We must have baseload generation as the foundation for intermittent, renewable power sources, and nuclear power must be part of that discussion. As a viable, economical and environmentally responsible resource, nuclear energy produces large amounts of clean and affordable electricity.
A major, yet uninformed, argument against nuclear power has been the cost. Capital costs alone are not the best method to analyze the economics of new generating costs. The cost per megawatt-hour of electricity is a better way to compare the financial competitiveness of generating sources.
In our region, the Northwest Planning and Conservation Council recently released levelized cost comparison data for new power plants, including: hydro, $87/MWh; natural gas, $90-$120/MWh; coal, $103/MWh; nuclear, $109/MWh; wind, $102–108/MWh and solar – $183-$222/MWh.
So what about the nuclear waste issue?
The ultimate answer is recycling (reuse). Fuel pellets from commercial nuclear energy facilities are only enriched between 3 percent and 5 percent. Once in the reactor for six years, commercial used fuel can also be recycled for re-use, as Japan, France and Russia are doing. Canada will soon join their ranks.
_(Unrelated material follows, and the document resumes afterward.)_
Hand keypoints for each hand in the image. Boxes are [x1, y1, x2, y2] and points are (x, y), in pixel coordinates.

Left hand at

In addition to being carbon-free and cost competitive, the efficiency and safety of commercial nuclear power plants in this country have been well demonstrated over the past several decades, and continue to advance.
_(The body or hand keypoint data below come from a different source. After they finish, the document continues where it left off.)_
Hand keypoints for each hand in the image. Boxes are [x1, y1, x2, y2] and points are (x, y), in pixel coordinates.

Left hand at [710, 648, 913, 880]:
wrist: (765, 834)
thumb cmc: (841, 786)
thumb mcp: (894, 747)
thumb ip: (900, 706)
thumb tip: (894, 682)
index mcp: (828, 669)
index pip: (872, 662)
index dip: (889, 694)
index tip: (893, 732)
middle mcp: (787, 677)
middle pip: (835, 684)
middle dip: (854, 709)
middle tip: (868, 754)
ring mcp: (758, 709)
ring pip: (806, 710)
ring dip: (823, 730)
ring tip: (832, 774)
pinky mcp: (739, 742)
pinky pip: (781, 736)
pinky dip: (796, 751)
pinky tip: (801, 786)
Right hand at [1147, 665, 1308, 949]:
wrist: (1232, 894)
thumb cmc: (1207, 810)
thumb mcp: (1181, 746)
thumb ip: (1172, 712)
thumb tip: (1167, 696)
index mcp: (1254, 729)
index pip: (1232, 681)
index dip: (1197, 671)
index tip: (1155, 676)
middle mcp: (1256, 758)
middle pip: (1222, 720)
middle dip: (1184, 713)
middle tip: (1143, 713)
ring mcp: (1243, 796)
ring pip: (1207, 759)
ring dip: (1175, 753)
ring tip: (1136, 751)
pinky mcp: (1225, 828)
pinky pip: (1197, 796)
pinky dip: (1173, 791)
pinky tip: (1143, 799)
Pursuing new nuclear power facilities does not diminish national or regional commitment to conservation and renewables. We should not choose one over another.
All of these resources are needed, including new nuclear power generation — power that will help ensure Washington sustains a strong economy with an abundant supply of clean, reliable and affordable energy for decades to come.
Jack Janda is a commissioner for Mason County Public Utility District 1 in Hoodsport. He also is a member of the Energy Northwest executive board and board of directors.